Good luck and enjoy hatching! LOL it's faster then horse gestation...
I guess my question would be -- where did the eggs come from? Were they from your own birds? If they were, I'm sure you know whether the roo is breeding them or not. Were they fresh? Were they shipped in? There are so many things that can happen to eggs in shipping, even if they are well packed. If they were x-rayed in transit, that can kill fertile eggs. If the box was shaken up too much, that can kill the eggs. If they weren't fresh enough before they shipped, that can keep them from hatching. If they were shipped, did you let them settle for at least 24 hours at room temperature, alternating the tilt of the carton 3 to 4 times per day? If they were your eggs, is there a chance they got to near freezing temps before you brought them in? Did you have a smooth incubation with no temperature spikes (too high) or drops (too low)? Did you use an auto-turner or turn them by hand the correct number of times per day?'s most likely not something you did to them! I will say, anything can happen! I once hatched a baby chick out of grocery store eggs.

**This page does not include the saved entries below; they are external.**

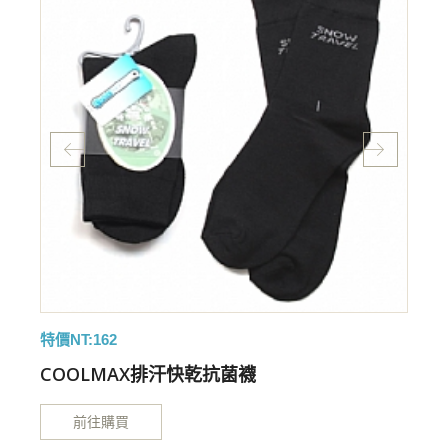
特價NT:162
COOLMAX排汗快乾抗菌襪
前往購買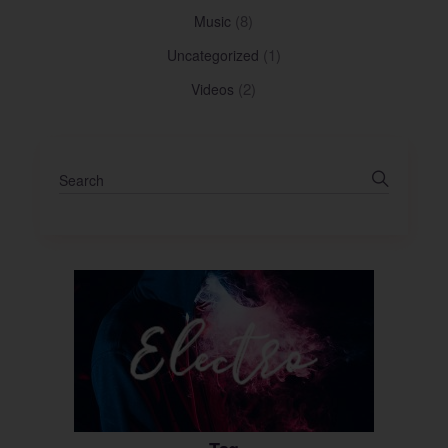
(8)
Music
(1)
Uncategorized
(2)
Videos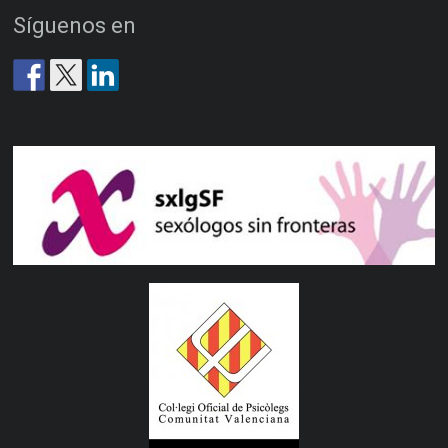
Síguenos en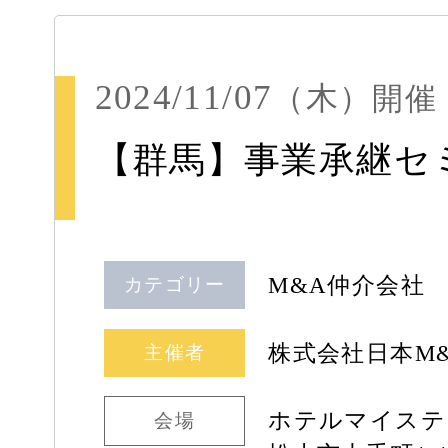
2024/11/07
（木）
開催
【群馬】事業承継セ
M&A仲介会社
カテゴリー
株式会社日本M
主催者
ホテルマイステ
会場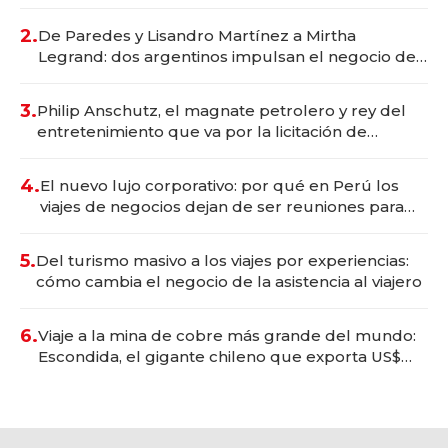
gastronómico que revoluciona las marcas "fast
premium"
2.
De Paredes y Lisandro Martínez a Mirtha
Legrand: dos argentinos impulsan el negocio del
wellness deportivo y el cuidado corporal
3.
Philip Anschutz, el magnate petrolero y rey del
entretenimiento que va por la licitación de
Tecnópolis junto a Fénix
4.
El nuevo lujo corporativo: por qué en Perú los
viajes de negocios dejan de ser reuniones para
convertirse en experiencias transformadoras
5.
Del turismo masivo a los viajes por experiencias:
cómo cambia el negocio de la asistencia al viajero
6.
Viaje a la mina de cobre más grande del mundo:
Escondida, el gigante chileno que exporta US$
14.000 millones anuales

Better luck with your next hatch! If you're not producing your own eggs, find some cheap, local fertile eggs to try -- until you get the process down smooth. When you're an ace you can try the riskier shipped eggs, and it's still best to make sure you get them from a reputable seller!

I shipped fresh eggs to a new incubator user, cold weather, 2 days in transit, 12 eggs. She was such a good incubator mommy that she got 9 out of 12 to hatch, and 3 never made, might not have been fertile! I get better than a 90% hatch rate on these eggs here at home. Anything's possible!